Are you thinking about showing Disney's Beauty and the Beast to your two year old?
That's what I did one afternoon. As the movie started and the curse on the prince is explained, I paused the tape and laid it out in terms I thought the kids would understand. The Beast is really a bad prince and if he becomes nice and someone loves him, he'll turn back to a prince. Okay? Okay.
Not okay. I was walking back and forth from the kitchen where I was cooking dinner and at one point I noticed Mari looked kind of tense. Usually, she's happy go lucky and doesn't care about tv and Austin freaks out because he thinks something is real. (He still talks about Disneyworld: "Some alligators are real, like we saw at the space station from the bus, but some alligators are just robots.")
Anyway, I sat next to Mari and asked, "Are you okay? Are you frightened?" She turned to me and just burst into tears. Sobbing uncontrollably. I knew what I had to do.
I made her watch more.
The first time we saw Monsters Inc, was the first time Austin realized monsters might actually live in his closet; I mistakenly turned off the movie when he freaked and he couldn't quite get over it.

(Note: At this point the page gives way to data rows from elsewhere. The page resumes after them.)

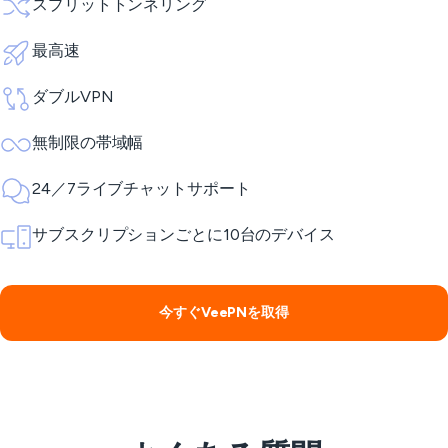
スプリットトンネリング
最高速
ダブルVPN
無制限の帯域幅
24／7ライブチャットサポート
サブスクリプションごとに10台のデバイス
今すぐVeePNを取得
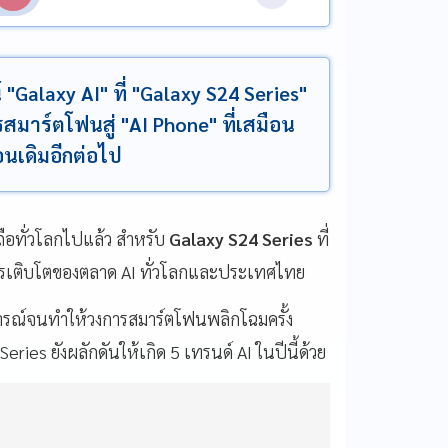
Galaxy AI" ที่ "Galaxy S24 Series"
สมาร์ตโฟนสู่ "AI Phone" ที่เสมือน
นเดิมอีกต่อไป
อทั่วโลกไปแล้ว สำหรับ
Galaxy S24 Series
ที่
การเติบโตของตลาด AI ทั่วโลกและประเทศไทย
ฏการณ์จนทำให้วงการสมาร์ตโฟนพลิกโฉมครั้ง
ies ยังผลักดันให้เกิด 5 เทรนด์ AI ในปีนี้ด้วย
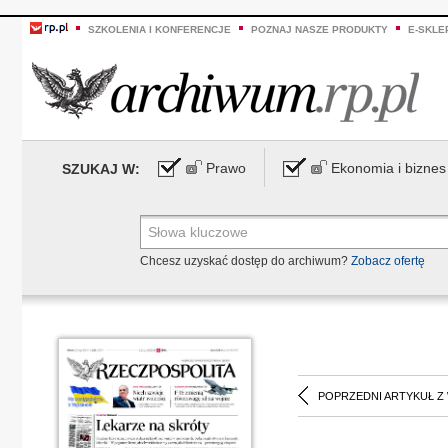
SZKOLENIA I KONFERENCJE
POZNAJ NASZE PRODUKTY
E-SKLE
Prawo
Ekonomia i biznes
SZUKAJ W:
Chcesz uzyskać dostęp do archiwum?
Zobacz ofertę
POPRZEDNI ARTYKUŁ Z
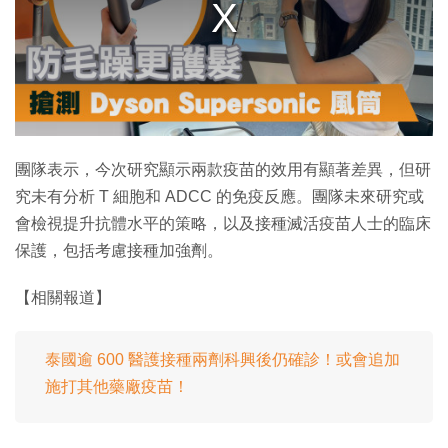
a
l
w
i
n
d
o
w
.
團隊表示，今次研究顯示兩款疫苗的效用有顯著差異，但研
究未有分析 T 細胞和 ADCC 的免疫反應。團隊未來研究或
會檢視提升抗體水平的策略，以及接種滅活疫苗人士的臨床
保護，包括考慮接種加強劑。
【相關報道】
泰國逾 600 醫護接種兩劑科興後仍確診！或會追加
施打其他藥廠疫苗！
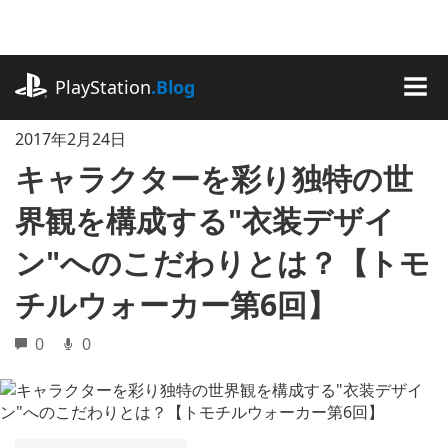
記
事
に
playstation.com
ス
PlayStation
.Blog
キ
MEN
ッ
2017年2月24日
プ
キャラクターを彩り独特の世
界観を構成する"衣装デザイ
ン"へのこだわりとは？【トモ
チルウォーカー第6回】
0
0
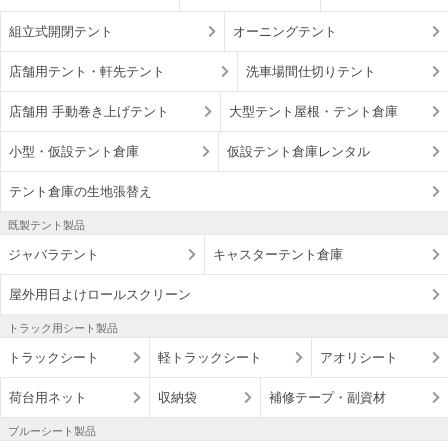
組立式開閉テント
オーニングテント
店舗用テント・軒先テント
洗車場間仕切りテント
店舗用 手動巻き上げテント
大型テント屋根・テント倉庫
小型・仮設テント倉庫
仮設テント倉庫レンタル
テント倉庫の生地張替え
既製テント製品
ジャバラテント
キャスターテント倉庫
屋外用日よけロールスクリーン
トラック用シート製品
トラックシート
軽トラックシート
アオリシート
荷台用ネット
収納袋
補修テープ・副資材
ブルーシート製品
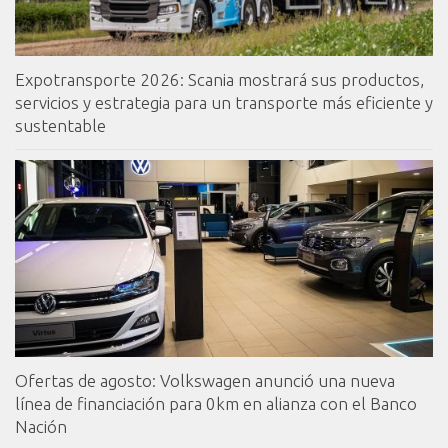
Expotransporte 2026: Scania mostrará sus productos,
servicios y estrategia para un transporte más eficiente y
sustentable
Ofertas de agosto: Volkswagen anunció una nueva
línea de financiación para 0km en alianza con el Banco
Nación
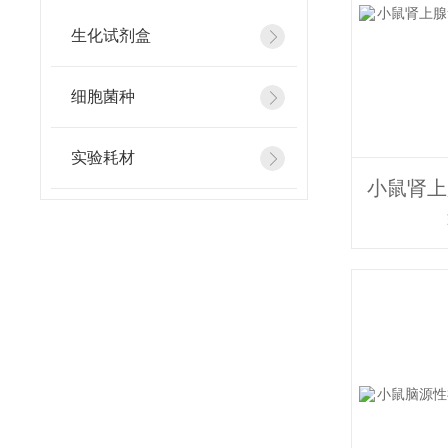
生化试剂盒
细胞菌种
实验耗材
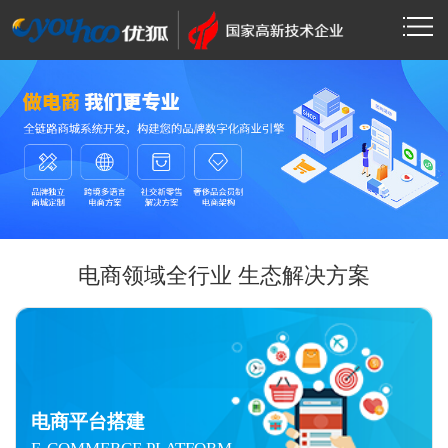
电商领域全行业 生态解决方案
电商平台搭建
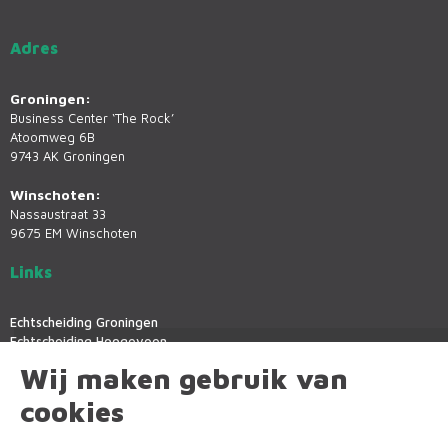
Adres
Groningen:
Business Center ‘The Rock’
Atoomweg 6B
9743 AK Groningen
Winschoten:
Nassaustraat 33
9675 EM Winschoten
Links
Echtscheiding Groningen
Echtscheiding Hoogeveen
Echtscheiding Leek
Wij maken gebruik van
Echtscheiding Winschoten
Mediation Groningen
cookies
Mediation Assen
Mediation Emmen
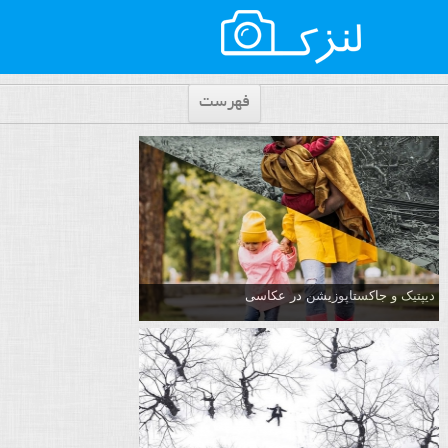
فهرست
دیپتیک و جاکستا‌پوزیشن در عکاسی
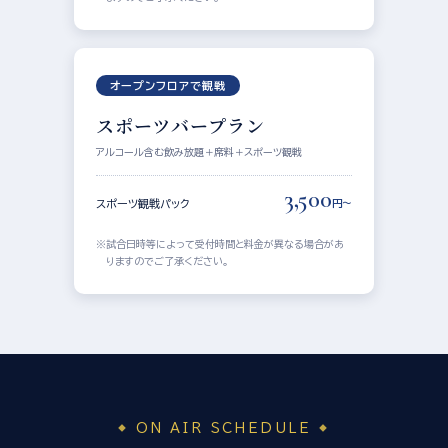
オープンフロアで観戦
スポーツバープラン
アルコール含む飲み放題＋席料＋スポーツ観戦
3,500
スポーツ観戦パック
円〜
試合日時等によって受付時間と料金が異なる場合があ
りますのでご了承ください。
ON AIR SCHEDULE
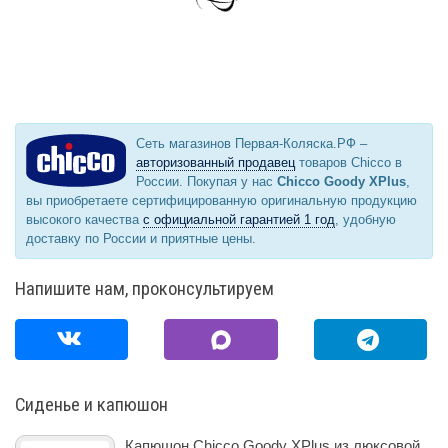
Сеть магазинов Первая-Коляска.РФ –
авторизованный продавец
товаров Chicco в
России. Покупая у нас
Chicco Goody XPlus
,
вы приобретаете сертифицированную оригинальную продукцию
высокого качества
с официальной гарантией 1 год
, удобную
доставку по России и приятные цены.
Напишите нам, проконсультируем
Сиденье и капюшон
Капюшон Chicco Goody XPlus из люксовой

So this time, I sat down with Mari and made her watch. And then the Beast yelled at Belle and she ran away. Mari started to cry again. Belle, escaping, is tracked by wolves. Mari, still tense. The Beast appears, fighting the wolves. "See, the Beast is helping her," I said, while the Beast viciously snarls at the wolves, tossing them into trees and generally getting more frightening.
Finally, back at the castle, the Beast tries to do better. He stabs at his food with a fork. He takes Belle to his library. "Look, he's giving her a present." By this time, Mari is calmer and more in control of herself.
By the end of the movie, I try to summarize the moral: The Beast looks scary, but really he's good. Gaston looks good, but really he's bad. Belle looks nice, but really she's ... "Good?" asks Austin. Yes. The moral is, you can't tell who people are by looking at them.
Julie came home and asked how the movie was. Mari went running up to her and shouted, "The Beast... is GOOD!" She repeated that phrase a few times, probably to comfort her mother.
1 comment:
Disney movies always go for the emotional trauma--so much so that it's questionable whether they're really appropriate for kids. I mean: Bambi? Dumbo? The mommy clownfish and her entire nest but one in Finding Nemo? Marlin (the dad clownfish) gets mocked as the neurotic worrywort who can't let go for the rest of the movie, but cripes, the guy's still suffering from post-traumatic stress.